(Dataset excerpts)
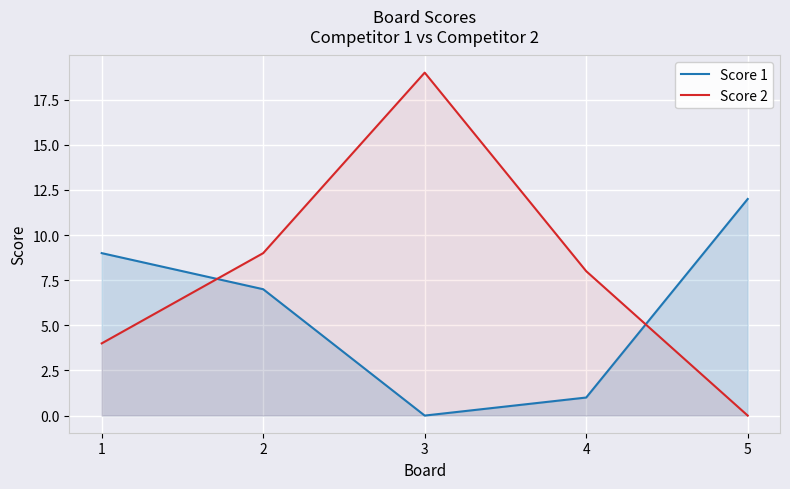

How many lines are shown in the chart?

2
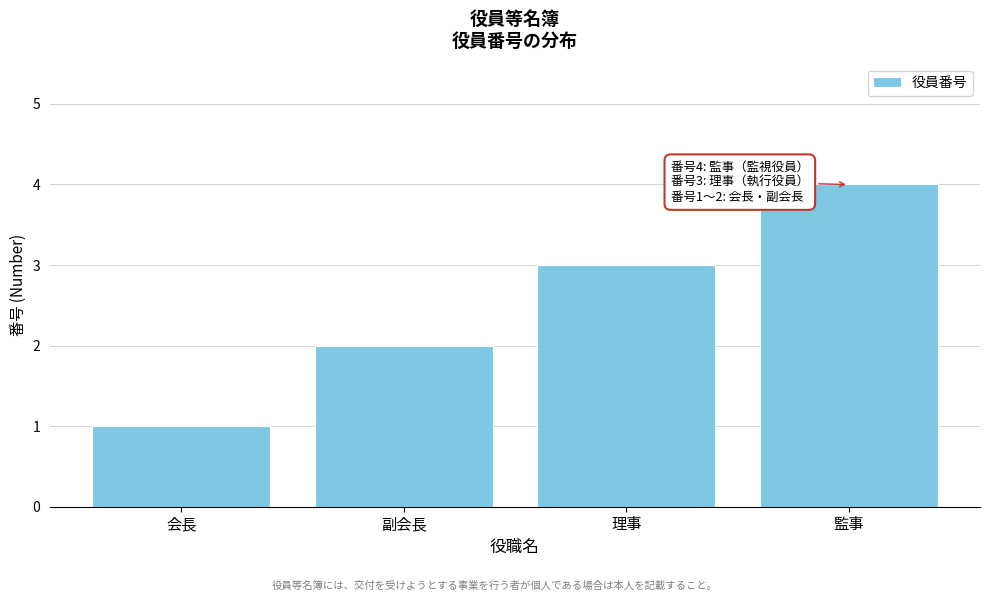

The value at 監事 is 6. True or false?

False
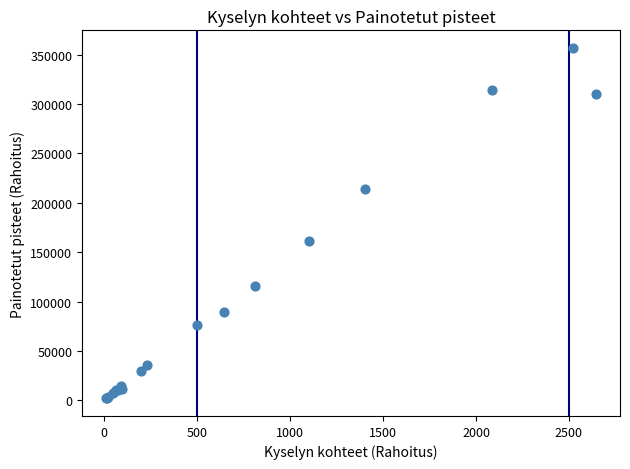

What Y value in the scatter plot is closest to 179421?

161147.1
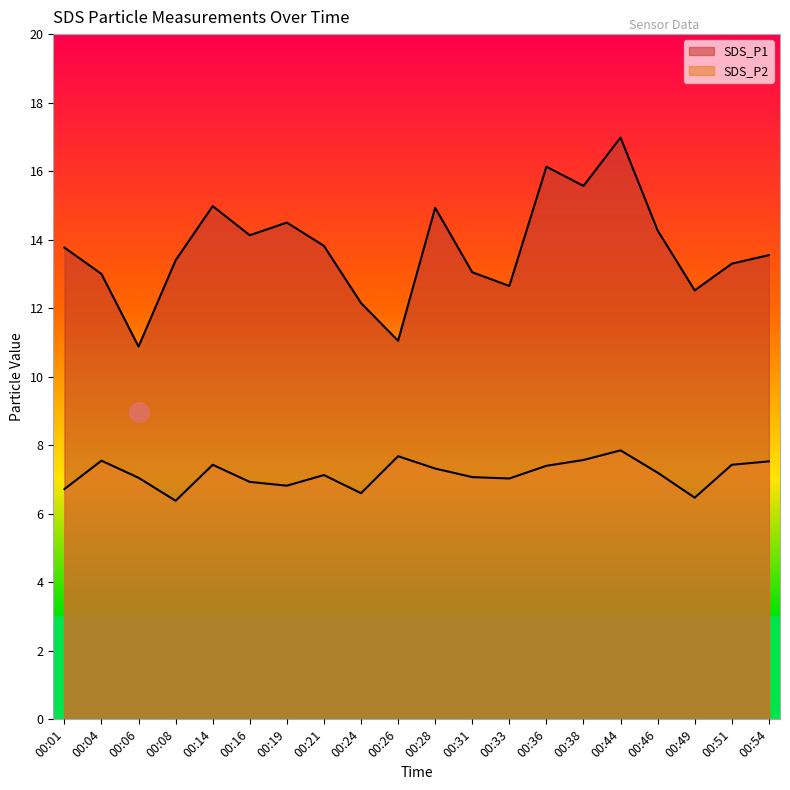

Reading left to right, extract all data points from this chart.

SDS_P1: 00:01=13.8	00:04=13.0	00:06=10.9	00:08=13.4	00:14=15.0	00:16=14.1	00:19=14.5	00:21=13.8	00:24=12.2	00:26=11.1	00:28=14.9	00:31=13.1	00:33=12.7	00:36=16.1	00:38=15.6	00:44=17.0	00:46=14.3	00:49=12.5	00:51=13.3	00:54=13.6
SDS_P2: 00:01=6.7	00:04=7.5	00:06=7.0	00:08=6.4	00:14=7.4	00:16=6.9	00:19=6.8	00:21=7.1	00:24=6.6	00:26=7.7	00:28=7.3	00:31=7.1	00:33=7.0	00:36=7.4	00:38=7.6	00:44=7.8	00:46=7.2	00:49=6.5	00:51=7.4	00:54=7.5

* _THE TASK_: Reproduce every row above with the text lines unchanged except that each occurrence of "chart" is replaced by "graph", and omit the picture lines.

* _ANSWER TO THE PROBLEM_:
How many lines are shown in the graph?

2

The value at 監事 is 6. True or false?

False

What Y value in the scatter plot is closest to 179421?

161147.1

Reading left to right, extract all data points from this graph.

SDS_P1: 00:01=13.8	00:04=13.0	00:06=10.9	00:08=13.4	00:14=15.0	00:16=14.1	00:19=14.5	00:21=13.8	00:24=12.2	00:26=11.1	00:28=14.9	00:31=13.1	00:33=12.7	00:36=16.1	00:38=15.6	00:44=17.0	00:46=14.3	00:49=12.5	00:51=13.3	00:54=13.6
SDS_P2: 00:01=6.7	00:04=7.5	00:06=7.0	00:08=6.4	00:14=7.4	00:16=6.9	00:19=6.8	00:21=7.1	00:24=6.6	00:26=7.7	00:28=7.3	00:31=7.1	00:33=7.0	00:36=7.4	00:38=7.6	00:44=7.8	00:46=7.2	00:49=6.5	00:51=7.4	00:54=7.5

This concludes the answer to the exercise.